Michael Kottoh suggested that Ghana should make a list of products “that are fundamental to our natural survival, and a minimum percentage should be produced locally”.
This will ultimately translate into economic dividends.
Local manufacturing companies must be given room to learn from failings
Ghanaians can be too hard on local manufacturing companies and their output, Robert Ahomka-Lindsay has said.
He reminded us that China was once the laughingstock of the world.
“Today, China is the manufacturing arm of the world. In my day, people laughed at things that were manufactured in China because they were falling to pieces. But they had to go through that learning process.”
Robert Ahomka-Lindsay further stressed that there was nothing wrong with some trial and error from local manufacturers.
“This is the reality of learning,” he said.
Policy must dictate the share of imported goods in Ghana’s markets
Michael Kottoh suggested that Ghana should outline products if it was going to make the preserve of local production.
“Make a decision that we want to progressively reduce the share of imports of these products year-on-year over a period of time.”
This could be over a five to 10-year period.
“We need to focus on certain products and just zero in on them and see what we can do,” Michael Kottoh said.
Local industries need better human resources
Cynthia Baffour noted that human resources must keep up with our ambitions to expand the local manufacturing industry.
But currently, she said, there may not be enough workers ready for industrial production.
“When you bring such people into a factory to work, you realise that they are not skilled because we are not trained to work in the factory. We are trained to work on a domestic level, so these invariably come to affect our work.”

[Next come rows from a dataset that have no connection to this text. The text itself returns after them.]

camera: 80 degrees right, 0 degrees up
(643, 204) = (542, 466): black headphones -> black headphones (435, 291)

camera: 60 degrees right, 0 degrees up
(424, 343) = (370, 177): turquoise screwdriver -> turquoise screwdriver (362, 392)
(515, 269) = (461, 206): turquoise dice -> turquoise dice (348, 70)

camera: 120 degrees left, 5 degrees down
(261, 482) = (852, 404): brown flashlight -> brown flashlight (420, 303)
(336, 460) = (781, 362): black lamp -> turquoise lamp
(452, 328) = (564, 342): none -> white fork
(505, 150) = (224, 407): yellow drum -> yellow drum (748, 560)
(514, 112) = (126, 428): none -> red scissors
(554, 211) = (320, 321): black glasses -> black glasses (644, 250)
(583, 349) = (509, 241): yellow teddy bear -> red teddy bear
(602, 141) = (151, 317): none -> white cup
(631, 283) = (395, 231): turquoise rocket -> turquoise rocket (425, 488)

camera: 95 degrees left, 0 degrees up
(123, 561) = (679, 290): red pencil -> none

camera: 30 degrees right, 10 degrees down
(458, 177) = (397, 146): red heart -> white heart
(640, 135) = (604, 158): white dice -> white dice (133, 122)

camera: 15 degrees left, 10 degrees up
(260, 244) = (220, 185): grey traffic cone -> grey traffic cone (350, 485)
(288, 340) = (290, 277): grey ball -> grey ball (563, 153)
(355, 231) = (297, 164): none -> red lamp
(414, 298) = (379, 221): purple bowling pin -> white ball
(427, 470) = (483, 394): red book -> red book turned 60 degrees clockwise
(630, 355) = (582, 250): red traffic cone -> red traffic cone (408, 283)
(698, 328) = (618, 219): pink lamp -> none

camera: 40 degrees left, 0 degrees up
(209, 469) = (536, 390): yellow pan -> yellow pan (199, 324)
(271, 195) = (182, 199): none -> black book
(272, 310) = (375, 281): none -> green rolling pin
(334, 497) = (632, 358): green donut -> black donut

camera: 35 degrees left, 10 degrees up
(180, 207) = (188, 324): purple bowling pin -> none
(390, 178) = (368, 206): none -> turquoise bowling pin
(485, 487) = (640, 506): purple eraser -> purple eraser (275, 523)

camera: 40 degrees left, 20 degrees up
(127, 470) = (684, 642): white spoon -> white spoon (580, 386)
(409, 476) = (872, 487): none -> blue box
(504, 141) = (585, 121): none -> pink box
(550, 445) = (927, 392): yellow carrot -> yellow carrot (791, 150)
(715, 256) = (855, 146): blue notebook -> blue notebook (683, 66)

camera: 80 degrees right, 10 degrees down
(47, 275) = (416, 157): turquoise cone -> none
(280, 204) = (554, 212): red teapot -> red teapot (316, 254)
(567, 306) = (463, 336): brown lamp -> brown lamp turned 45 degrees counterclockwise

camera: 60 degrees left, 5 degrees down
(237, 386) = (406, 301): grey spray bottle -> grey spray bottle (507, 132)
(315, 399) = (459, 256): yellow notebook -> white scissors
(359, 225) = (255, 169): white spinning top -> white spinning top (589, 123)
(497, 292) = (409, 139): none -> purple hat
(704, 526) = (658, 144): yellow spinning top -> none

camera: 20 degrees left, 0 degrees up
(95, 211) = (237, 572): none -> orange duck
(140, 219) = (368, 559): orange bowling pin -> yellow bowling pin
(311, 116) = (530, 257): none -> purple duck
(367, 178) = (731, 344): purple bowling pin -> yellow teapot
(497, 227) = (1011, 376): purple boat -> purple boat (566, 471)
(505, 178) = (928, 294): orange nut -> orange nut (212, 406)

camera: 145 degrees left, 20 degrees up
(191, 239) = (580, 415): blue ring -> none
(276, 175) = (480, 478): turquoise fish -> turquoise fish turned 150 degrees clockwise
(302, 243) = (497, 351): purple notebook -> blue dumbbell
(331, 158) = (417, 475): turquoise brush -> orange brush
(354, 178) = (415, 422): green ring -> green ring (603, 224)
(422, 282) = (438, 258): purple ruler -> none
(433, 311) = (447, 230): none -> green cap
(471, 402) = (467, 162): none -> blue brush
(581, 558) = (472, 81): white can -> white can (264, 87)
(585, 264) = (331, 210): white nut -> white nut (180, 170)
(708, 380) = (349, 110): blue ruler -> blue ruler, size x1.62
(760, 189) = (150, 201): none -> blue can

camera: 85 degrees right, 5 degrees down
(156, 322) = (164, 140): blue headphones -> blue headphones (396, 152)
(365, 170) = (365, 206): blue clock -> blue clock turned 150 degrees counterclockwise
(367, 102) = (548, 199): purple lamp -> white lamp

Ghana must have a competition policy to monitor price
Robert Ahomka-Lindsay remains skeptical of how goods are priced in Ghana.
He argued for a competition policy to check the rate at which prices of goods increase in Ghana.
“Our pricing structure is sometimes a little strange; how we roll up prices… it is just too fast,” Robert Ahomka-Lindsay remarked.
“We have a pricing structure that needs to be reviewed. Sometimes I wonder what the pricing logic is,” he added.